German variety spoken by Yenish people

Yenish (Yeniche, Jenisch, Jéinesch) is a variety of German spoken by the Yenish people, former nomads living mostly in Germany, Austria, Switzerland, Alsace, Luxembourg, and other parts of France.

== Components ==
Yenish has been documented since the 18th century. Yenish speakers generally speak their local German dialect, enriched by the Yenish vocabulary, which is derived in part from Rotwelsch, with influences from Yiddish, Romani, and other minority languages of their region.

The Yenish vocabulary contains many words of Romani and Yiddish (and through the latter route, Hebrew) origin; it also has many unusual metaphors and metonyms that replace the standard German words.

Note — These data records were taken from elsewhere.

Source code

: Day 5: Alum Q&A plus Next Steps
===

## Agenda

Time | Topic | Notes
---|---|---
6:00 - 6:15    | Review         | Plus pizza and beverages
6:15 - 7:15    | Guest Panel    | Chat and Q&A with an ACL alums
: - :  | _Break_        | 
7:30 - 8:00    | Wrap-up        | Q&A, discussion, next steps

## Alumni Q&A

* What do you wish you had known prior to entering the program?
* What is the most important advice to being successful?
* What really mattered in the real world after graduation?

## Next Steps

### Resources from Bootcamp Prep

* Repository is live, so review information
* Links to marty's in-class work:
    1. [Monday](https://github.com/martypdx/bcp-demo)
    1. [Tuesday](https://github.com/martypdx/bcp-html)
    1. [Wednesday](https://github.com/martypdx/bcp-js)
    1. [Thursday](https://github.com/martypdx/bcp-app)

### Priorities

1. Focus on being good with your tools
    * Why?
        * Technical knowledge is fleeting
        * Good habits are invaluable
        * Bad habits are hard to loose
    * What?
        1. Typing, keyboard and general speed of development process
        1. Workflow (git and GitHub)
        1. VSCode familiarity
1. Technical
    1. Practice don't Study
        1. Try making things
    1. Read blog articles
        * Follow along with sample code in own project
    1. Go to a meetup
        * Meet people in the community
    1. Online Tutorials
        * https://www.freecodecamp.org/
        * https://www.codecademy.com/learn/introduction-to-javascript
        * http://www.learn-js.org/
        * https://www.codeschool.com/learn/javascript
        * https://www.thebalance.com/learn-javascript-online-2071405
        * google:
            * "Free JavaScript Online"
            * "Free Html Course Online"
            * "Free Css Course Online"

Some original Yenish words have become parts of standard German.

The Yenish were originally travelers, they were people with professions outside of mainstream society that required them to move from town to town, such as showpeople, tinkers, and door-to-door salesmen. Today, the Yenish jargon is only used in certain isolated locations, such as certain poor districts of Berlin, Münster, some Eifel villages, and Luxembourg.

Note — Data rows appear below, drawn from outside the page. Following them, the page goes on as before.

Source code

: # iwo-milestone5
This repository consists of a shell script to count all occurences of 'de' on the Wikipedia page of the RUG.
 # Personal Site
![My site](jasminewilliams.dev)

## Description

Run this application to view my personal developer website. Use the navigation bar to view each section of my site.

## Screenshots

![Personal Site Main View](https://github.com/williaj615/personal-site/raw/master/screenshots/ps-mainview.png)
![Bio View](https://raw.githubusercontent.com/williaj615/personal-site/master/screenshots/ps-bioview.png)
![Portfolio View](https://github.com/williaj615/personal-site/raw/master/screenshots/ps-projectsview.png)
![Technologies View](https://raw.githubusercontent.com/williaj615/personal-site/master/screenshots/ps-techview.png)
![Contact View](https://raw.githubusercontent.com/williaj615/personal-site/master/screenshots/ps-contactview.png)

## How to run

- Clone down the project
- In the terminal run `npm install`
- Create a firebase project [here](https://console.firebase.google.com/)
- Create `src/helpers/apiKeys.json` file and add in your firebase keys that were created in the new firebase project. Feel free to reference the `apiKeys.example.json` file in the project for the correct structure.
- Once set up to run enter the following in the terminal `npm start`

Individual variants of the Yenish language can be quite distinct, and have names of their own, such as Masematte, Lepper Talp, Heenese Vlek, and others.

Yenish has a grammatical syntax borrowed from the German language and its vocabulary is a mixture of Yiddish, Hebrew and German with some French and Romani terms.

The origin of Yenish peoples is unclear but it would be linked to a gradual interbreeding over the centuries between itinerant German and Ashkenazi Jewish populations, then the integration of certain members of the Roma communities: according to Yaron Matras of the University of Manchester, the Yenish community has, over the centuries, integrated members of minority communities such as Roma and Jews who, for one reason or another, left their own communities. This hypothesis is shared by Rémy Welschinger, who specifies that, due to the various wars and numerous food shortages, Jews and Yenish were forced to live marginally by exercising professions which required great mobility and that the two peoples were able to settle and their languages to mix. In this hypothesis, the Yenish language would mainly come from the mixture of Rotwelsch, the language of the marginalized of Germanic origin, and Yiddish and Hebrew, the languages of the Ashkenazi Jews, when the poor and marginalized itinerant German populations absorbed, notably via mixed unions, the Jews rejected on the road, following the persecutions carried out against them at the time. According to Sandrine Szwarc also raises the hypothesis that the Yenishes are, at least for certain families, descendants of Ashkenazi crypto-Jews.

According to the Encyclopedia of Hebrew Language and Linguistics, Yenish "words of Hebrew origin, such as laf 'no' (= לאו lav) and Schuck 'market' (= שוק šuq), entered Yenish with the Ashkenazi pronunciation employed when Hebrew words were integrated in the Judeo-German speech of German Jews", that is to say before its modification in contact with Slavic languages.